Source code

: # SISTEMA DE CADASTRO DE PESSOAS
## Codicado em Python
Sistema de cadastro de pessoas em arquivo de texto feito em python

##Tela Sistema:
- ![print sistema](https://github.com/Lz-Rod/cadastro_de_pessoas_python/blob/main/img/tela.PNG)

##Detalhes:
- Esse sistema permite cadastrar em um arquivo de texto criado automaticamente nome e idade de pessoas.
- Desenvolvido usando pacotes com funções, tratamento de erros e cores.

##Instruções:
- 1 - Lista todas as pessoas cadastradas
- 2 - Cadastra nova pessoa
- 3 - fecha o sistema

---+---

Retype all of the data above, keeping every line and character unchanged.

Source code

: # SISTEMA DE CADASTRO DE PESSOAS
## Codicado em Python
Sistema de cadastro de pessoas em arquivo de texto feito em python

##Tela Sistema:
- ![print sistema](https://github.com/Lz-Rod/cadastro_de_pessoas_python/blob/main/img/tela.PNG)

##Detalhes:
- Esse sistema permite cadastrar em um arquivo de texto criado automaticamente nome e idade de pessoas.
- Desenvolvido usando pacotes com funções, tratamento de erros e cores.

##Instruções:
- 1 - Lista todas as pessoas cadastradas
- 2 - Cadastra nova pessoa
- 3 - fecha o sistema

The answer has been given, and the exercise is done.